▶ **EXERCISE DETAILS**: Copy out the following lines verbatim, all of them, from start to finish.

[Dataset records]
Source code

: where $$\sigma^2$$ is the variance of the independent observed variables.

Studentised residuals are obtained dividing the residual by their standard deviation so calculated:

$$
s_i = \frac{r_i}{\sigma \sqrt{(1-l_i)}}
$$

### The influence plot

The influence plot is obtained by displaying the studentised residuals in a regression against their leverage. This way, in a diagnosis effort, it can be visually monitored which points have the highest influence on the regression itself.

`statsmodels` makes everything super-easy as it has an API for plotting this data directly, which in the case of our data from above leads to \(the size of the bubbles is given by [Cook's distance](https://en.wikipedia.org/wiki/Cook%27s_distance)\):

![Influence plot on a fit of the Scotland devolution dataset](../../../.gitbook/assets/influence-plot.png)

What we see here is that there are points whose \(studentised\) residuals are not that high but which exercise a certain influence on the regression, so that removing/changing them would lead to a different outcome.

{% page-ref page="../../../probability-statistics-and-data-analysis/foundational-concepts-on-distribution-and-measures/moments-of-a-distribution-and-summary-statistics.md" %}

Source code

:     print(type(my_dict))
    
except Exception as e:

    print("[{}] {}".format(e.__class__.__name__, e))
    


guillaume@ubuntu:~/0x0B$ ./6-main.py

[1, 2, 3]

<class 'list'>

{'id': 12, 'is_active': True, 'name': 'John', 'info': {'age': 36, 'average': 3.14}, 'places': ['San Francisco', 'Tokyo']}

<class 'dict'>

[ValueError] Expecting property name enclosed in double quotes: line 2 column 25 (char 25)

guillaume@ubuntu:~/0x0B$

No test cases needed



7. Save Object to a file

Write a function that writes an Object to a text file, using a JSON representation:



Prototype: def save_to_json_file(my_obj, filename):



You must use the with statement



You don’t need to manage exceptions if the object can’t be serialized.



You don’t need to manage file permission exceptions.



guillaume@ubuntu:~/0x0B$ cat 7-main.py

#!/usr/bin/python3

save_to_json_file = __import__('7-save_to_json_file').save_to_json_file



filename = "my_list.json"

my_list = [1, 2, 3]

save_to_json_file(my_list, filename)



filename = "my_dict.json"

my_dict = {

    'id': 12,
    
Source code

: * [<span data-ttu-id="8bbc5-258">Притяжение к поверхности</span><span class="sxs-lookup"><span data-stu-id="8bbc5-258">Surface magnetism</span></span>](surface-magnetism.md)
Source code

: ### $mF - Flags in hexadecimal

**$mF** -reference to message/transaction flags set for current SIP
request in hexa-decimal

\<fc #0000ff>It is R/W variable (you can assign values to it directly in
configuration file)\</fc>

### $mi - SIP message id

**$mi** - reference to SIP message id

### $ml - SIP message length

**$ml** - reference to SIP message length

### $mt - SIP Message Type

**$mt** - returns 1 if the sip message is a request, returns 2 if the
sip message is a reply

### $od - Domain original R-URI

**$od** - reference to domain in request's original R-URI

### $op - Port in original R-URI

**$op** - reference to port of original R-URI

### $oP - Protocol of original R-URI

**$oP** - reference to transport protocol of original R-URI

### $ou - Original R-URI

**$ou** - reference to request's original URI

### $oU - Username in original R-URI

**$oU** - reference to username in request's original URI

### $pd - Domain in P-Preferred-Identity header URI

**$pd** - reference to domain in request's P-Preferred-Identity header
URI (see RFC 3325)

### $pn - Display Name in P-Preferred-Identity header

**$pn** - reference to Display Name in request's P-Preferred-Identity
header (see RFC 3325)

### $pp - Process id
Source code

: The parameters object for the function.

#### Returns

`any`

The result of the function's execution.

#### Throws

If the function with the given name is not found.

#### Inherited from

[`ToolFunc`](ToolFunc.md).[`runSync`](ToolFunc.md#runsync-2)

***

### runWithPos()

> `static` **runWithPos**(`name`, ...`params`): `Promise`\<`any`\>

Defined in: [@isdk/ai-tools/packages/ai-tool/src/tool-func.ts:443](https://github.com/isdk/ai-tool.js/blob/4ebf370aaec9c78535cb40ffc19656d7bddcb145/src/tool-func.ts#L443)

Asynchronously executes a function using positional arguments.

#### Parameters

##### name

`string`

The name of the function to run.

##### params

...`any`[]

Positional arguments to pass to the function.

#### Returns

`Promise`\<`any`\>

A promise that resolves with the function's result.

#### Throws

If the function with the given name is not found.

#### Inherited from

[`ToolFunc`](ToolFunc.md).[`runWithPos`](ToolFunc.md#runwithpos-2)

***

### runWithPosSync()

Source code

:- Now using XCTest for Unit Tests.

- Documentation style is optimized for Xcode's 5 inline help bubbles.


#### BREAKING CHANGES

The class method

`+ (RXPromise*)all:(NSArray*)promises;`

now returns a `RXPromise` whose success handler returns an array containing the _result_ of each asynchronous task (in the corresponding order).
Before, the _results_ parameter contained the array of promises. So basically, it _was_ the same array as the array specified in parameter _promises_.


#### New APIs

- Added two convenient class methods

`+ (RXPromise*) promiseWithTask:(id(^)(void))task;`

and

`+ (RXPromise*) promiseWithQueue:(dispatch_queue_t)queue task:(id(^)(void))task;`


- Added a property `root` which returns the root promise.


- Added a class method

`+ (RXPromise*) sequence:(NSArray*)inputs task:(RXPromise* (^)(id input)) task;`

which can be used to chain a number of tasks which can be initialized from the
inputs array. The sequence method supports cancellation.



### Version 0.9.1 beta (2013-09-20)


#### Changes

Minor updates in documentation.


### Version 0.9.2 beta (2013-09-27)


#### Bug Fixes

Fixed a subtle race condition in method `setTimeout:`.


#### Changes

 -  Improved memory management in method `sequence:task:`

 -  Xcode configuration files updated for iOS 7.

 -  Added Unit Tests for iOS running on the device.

▶ **RESPONSE**:
Source code

: where $$\sigma^2$$ is the variance of the independent observed variables.

Studentised residuals are obtained dividing the residual by their standard deviation so calculated:

$$
s_i = \frac{r_i}{\sigma \sqrt{(1-l_i)}}
$$

### The influence plot

The influence plot is obtained by displaying the studentised residuals in a regression against their leverage. This way, in a diagnosis effort, it can be visually monitored which points have the highest influence on the regression itself.

`statsmodels` makes everything super-easy as it has an API for plotting this data directly, which in the case of our data from above leads to \(the size of the bubbles is given by [Cook's distance](https://en.wikipedia.org/wiki/Cook%27s_distance)\):

![Influence plot on a fit of the Scotland devolution dataset](../../../.gitbook/assets/influence-plot.png)

What we see here is that there are points whose \(studentised\) residuals are not that high but which exercise a certain influence on the regression, so that removing/changing them would lead to a different outcome.

{% page-ref page="../../../probability-statistics-and-data-analysis/foundational-concepts-on-distribution-and-measures/moments-of-a-distribution-and-summary-statistics.md" %}

Source code

:     print(type(my_dict))
    
except Exception as e:

    print("[{}] {}".format(e.__class__.__name__, e))
    


guillaume@ubuntu:~/0x0B$ ./6-main.py

[1, 2, 3]

<class 'list'>

{'id': 12, 'is_active': True, 'name': 'John', 'info': {'age': 36, 'average': 3.14}, 'places': ['San Francisco', 'Tokyo']}

<class 'dict'>

[ValueError] Expecting property name enclosed in double quotes: line 2 column 25 (char 25)

guillaume@ubuntu:~/0x0B$

No test cases needed



7. Save Object to a file

Write a function that writes an Object to a text file, using a JSON representation:



Prototype: def save_to_json_file(my_obj, filename):



You must use the with statement



You don’t need to manage exceptions if the object can’t be serialized.



You don’t need to manage file permission exceptions.



guillaume@ubuntu:~/0x0B$ cat 7-main.py

#!/usr/bin/python3

save_to_json_file = __import__('7-save_to_json_file').save_to_json_file



filename = "my_list.json"

my_list = [1, 2, 3]

save_to_json_file(my_list, filename)



filename = "my_dict.json"

my_dict = {

    'id': 12,
    
Source code

: * [<span data-ttu-id="8bbc5-258">Притяжение к поверхности</span><span class="sxs-lookup"><span data-stu-id="8bbc5-258">Surface magnetism</span></span>](surface-magnetism.md)
Source code

: ### $mF - Flags in hexadecimal

**$mF** -reference to message/transaction flags set for current SIP
request in hexa-decimal

\<fc #0000ff>It is R/W variable (you can assign values to it directly in
configuration file)\</fc>

### $mi - SIP message id

**$mi** - reference to SIP message id

### $ml - SIP message length

**$ml** - reference to SIP message length

### $mt - SIP Message Type

**$mt** - returns 1 if the sip message is a request, returns 2 if the
sip message is a reply

### $od - Domain original R-URI

**$od** - reference to domain in request's original R-URI

### $op - Port in original R-URI

**$op** - reference to port of original R-URI

### $oP - Protocol of original R-URI

**$oP** - reference to transport protocol of original R-URI

### $ou - Original R-URI

**$ou** - reference to request's original URI

### $oU - Username in original R-URI

**$oU** - reference to username in request's original URI

### $pd - Domain in P-Preferred-Identity header URI

**$pd** - reference to domain in request's P-Preferred-Identity header
URI (see RFC 3325)

### $pn - Display Name in P-Preferred-Identity header

**$pn** - reference to Display Name in request's P-Preferred-Identity
header (see RFC 3325)

### $pp - Process id
Source code

: The parameters object for the function.

#### Returns

`any`

The result of the function's execution.

#### Throws

If the function with the given name is not found.

#### Inherited from

[`ToolFunc`](ToolFunc.md).[`runSync`](ToolFunc.md#runsync-2)

***

### runWithPos()

> `static` **runWithPos**(`name`, ...`params`): `Promise`\<`any`\>

Defined in: [@isdk/ai-tools/packages/ai-tool/src/tool-func.ts:443](https://github.com/isdk/ai-tool.js/blob/4ebf370aaec9c78535cb40ffc19656d7bddcb145/src/tool-func.ts#L443)

Asynchronously executes a function using positional arguments.

#### Parameters

##### name

`string`

The name of the function to run.

##### params

...`any`[]

Positional arguments to pass to the function.

#### Returns

`Promise`\<`any`\>

A promise that resolves with the function's result.

#### Throws

If the function with the given name is not found.

#### Inherited from

[`ToolFunc`](ToolFunc.md).[`runWithPos`](ToolFunc.md#runwithpos-2)

***

### runWithPosSync()

Source code

:- Now using XCTest for Unit Tests.

- Documentation style is optimized for Xcode's 5 inline help bubbles.


#### BREAKING CHANGES

The class method

`+ (RXPromise*)all:(NSArray*)promises;`

now returns a `RXPromise` whose success handler returns an array containing the _result_ of each asynchronous task (in the corresponding order).
Before, the _results_ parameter contained the array of promises. So basically, it _was_ the same array as the array specified in parameter _promises_.


#### New APIs

- Added two convenient class methods

`+ (RXPromise*) promiseWithTask:(id(^)(void))task;`

and

`+ (RXPromise*) promiseWithQueue:(dispatch_queue_t)queue task:(id(^)(void))task;`


- Added a property `root` which returns the root promise.


- Added a class method

`+ (RXPromise*) sequence:(NSArray*)inputs task:(RXPromise* (^)(id input)) task;`

which can be used to chain a number of tasks which can be initialized from the
inputs array. The sequence method supports cancellation.



### Version 0.9.1 beta (2013-09-20)


#### Changes

Minor updates in documentation.


### Version 0.9.2 beta (2013-09-27)


#### Bug Fixes

Fixed a subtle race condition in method `setTimeout:`.


#### Changes

 -  Improved memory management in method `sequence:task:`

 -  Xcode configuration files updated for iOS 7.

 -  Added Unit Tests for iOS running on the device.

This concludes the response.